■ Requirement A ■
From the simulation-tips passage, reproduce the text starting at "Another version of" and ending at "nearby converged run.".
■ Requirement B ■
Answer these from the simulation-tips passage, one per line:
(i) With what time step does the D+C case now run well?
(ii) When the solution is imported back into the D+C case, from what profiles do the carbon species start?
(iii) Which section of the manual covers changing the time step?
■ Requirement C ■
Pick up the simulation-tips passage after its final sentence and keep writing it.

■ Source passage ■
------------------------------------------------------------
Take for instance a D+C case which was based on a pure-D case and now runs well with \(dt=10^{-5}\) s, but you need to change the plasma state substantially. Instead of labouring with the D+C case, you might revert to the pure-D case, introduce the changes there and then import the solution back into the D+C case (by copying b2fstate
). This will mean the carbon species will start from flat profiles again, but at least the deuterium background will be realistic.
Another version of this trick can be used while branching out runs, for instance while making parameter scans. First, procure a converged case in the centre of the parameter space, and branch it out to seed the other runs. If one run in the scan crashes, try reseeding it with b2fstate
of a nearby converged run.
Increase the time step
The manual, section 5.3 Changing dt, shows that if the simulation is inherently stable (no inconsistent inputs, no metastable states), changing the time step essentially takes it along the same convergence path, just faster. That said, you have no way of knowing in advance whether you're exploring parameter space with a single, well-defined optimum where the simulation will happily converge. Increasing the time step may make your simulation unstable, so always keep around copies of b2fstate
.
------------------------------------------------------------
■ Provided material ■

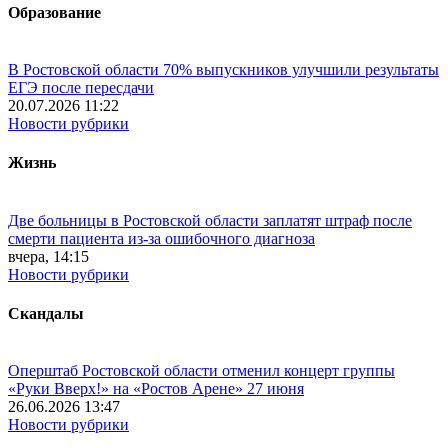
Образование
В Ростовской области 70% выпускников улучшили результаты
ЕГЭ после пересдачи
20.07.2026 11:22
Новости рубрики
Жизнь
Две больницы в Ростовской области заплатят штраф после
смерти пациента из-за ошибочного диагноза
вчера, 14:15
Новости рубрики
Скандалы
Оперштаб Ростовской области отменил концерт группы
«Руки Вверх!» на «Ростов Арене» 27 июня
26.06.2026 13:47
Новости рубрики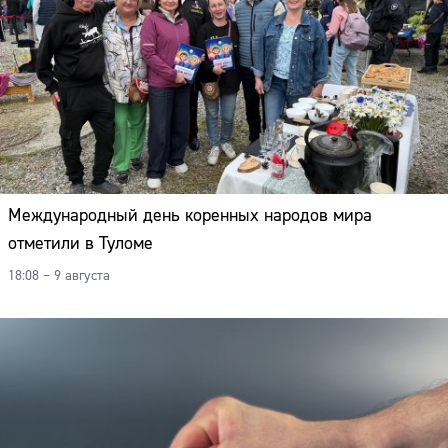
Международный день коренных народов мира
отметили в Туломе
18:08 – 9 августа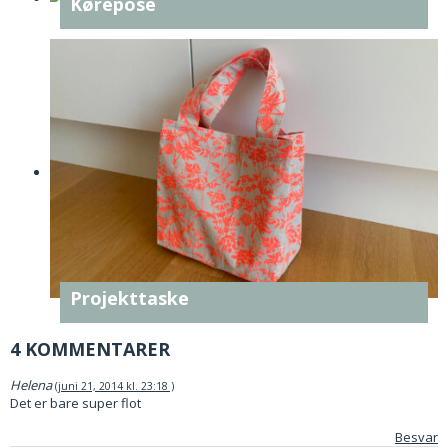
Kørepose
Projekttaske
4 KOMMENTARER
Helena
juni 21, 2014 kl. 23:18
Det er bare super flot
Besvar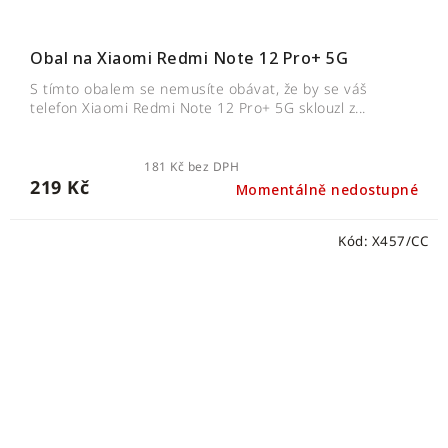
Obal na Xiaomi Redmi Note 12 Pro+ 5G
S tímto obalem se nemusíte obávat, že by se váš
telefon Xiaomi Redmi Note 12 Pro+ 5G sklouzl z...
181 Kč bez DPH
219 Kč
Momentálně nedostupné
Kód:
X457/CC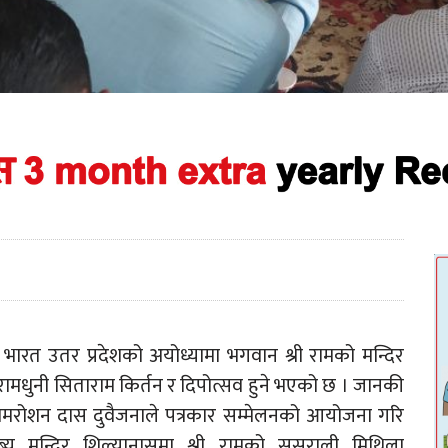
ारत उतर प्रदेशको अयोध्यामा भगवान श्री रामको मन्दिर
मधुनी सिताराम किर्तन र दिपोत्सव हुने भएको छ । जानकी
 रामरोशन दास दुवैजनाले पत्रकार सम्मेलनको आयोजना गरि
्य मन्दिर शिल्यानासमा श्री रामको ससुराली मिथिला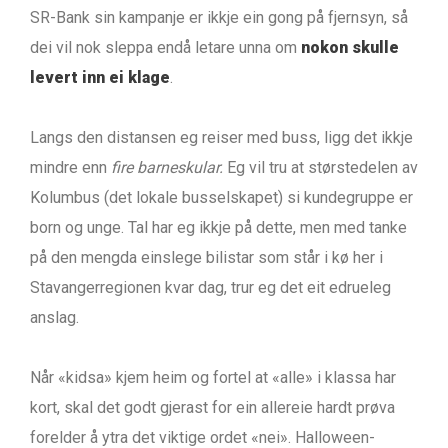
SR-Bank sin kampanje er ikkje ein gong på fjernsyn, så
dei vil nok sleppa endå letare unna om
nokon skulle
levert inn ei klage
.
Langs den distansen eg reiser med buss, ligg det ikkje
mindre enn
fire barneskular.
Eg vil tru at størstedelen av
Kolumbus (det lokale busselskapet) si kundegruppe er
born og unge. Tal har eg ikkje på dette, men med tanke
på den mengda einslege bilistar som står i kø her i
Stavangerregionen kvar dag, trur eg det eit edrueleg
anslag.
Når «kidsa» kjem heim og fortel at «alle» i klassa har
kort, skal det godt gjerast for ein allereie hardt prøva
forelder å ytra det viktige ordet «nei». Halloween-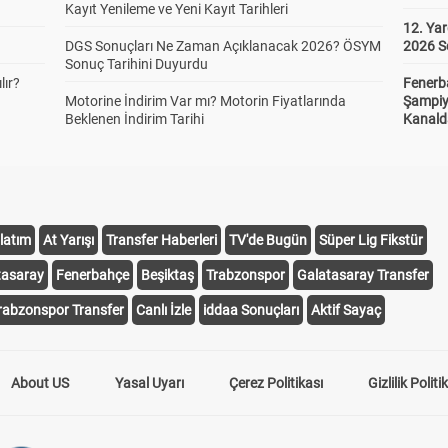
Kayıt Yenileme ve Yeni Kayıt Tarihleri
12. Yar
DGS Sonuçları Ne Zaman Açıklanacak 2026? ÖSYM
2026 S
Sonuç Tarihini Duyurdu
lır?
Fenerb
Motorine İndirim Var mı? Motorin Fiyatlarında
Şampiy
Beklenen İndirim Tarihi
Kanald
latım
At Yarışı
Transfer Haberleri
TV'de Bugün
Süper Lig Fikstür
tasaray
Fenerbahçe
Beşiktaş
Trabzonspor
Galatasaray Transfer
rabzonspor Transfer
Canlı İzle
iddaa Sonuçları
Aktif Sayaç
About US
Yasal Uyarı
Çerez Politikası
Gizlilik Politi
------------------------------------------------------------
■ Reply A ■
Another version of this trick can be used while branching out runs, for instance while making parameter scans. First, procure a converged case in the centre of the parameter space, and branch it out to seed the other runs. If one run in the scan crashes, try reseeding it with b2fstate
of a nearby converged run.

■ Reply B ■
(i) \(dt=10^{-5}\) s
(ii) Flat profiles
(iii) Section 5.3, Changing dt

■ Reply C ■
Use MPI parallelisation
This applies only if you're running a coupled case, that is B2.5+EIRENE (or "kinetic neutrals"). On Soroban, this means using the sorobansubmit
command (see Running SOLPS-ITER: sorobansubmit
). EIRENE, as a Monte Carlo code which calculates the fates of many independent particles, naturally takes to parallelisation. In an unparallelised run, it will take up 85 \% of SOLPS-ITER runtime; this fraction can be easily reduced to 50 \% by parallelising EIRENE on 8 CPUs.
Run multiple simulations at once
Provided you have enough computational power, launch several independent SOLPS-ITER runs. Looking after them feels like teaching at a kindergarten, with individual runs randomly crashing or ignoring b2fstati
, but it's still faster than launching them in succession.
In the same vein, if you have access to several servers with the same SOLPS-ITER installation, run independent runs on all of them.
Run simulations over the weekend
Computational clusters like Soroban tend to be less busy on the weekend, so not only can you hog more processors, but also the individual runs might go faster. Plus, there's less of a chance of crashes due to busy file system.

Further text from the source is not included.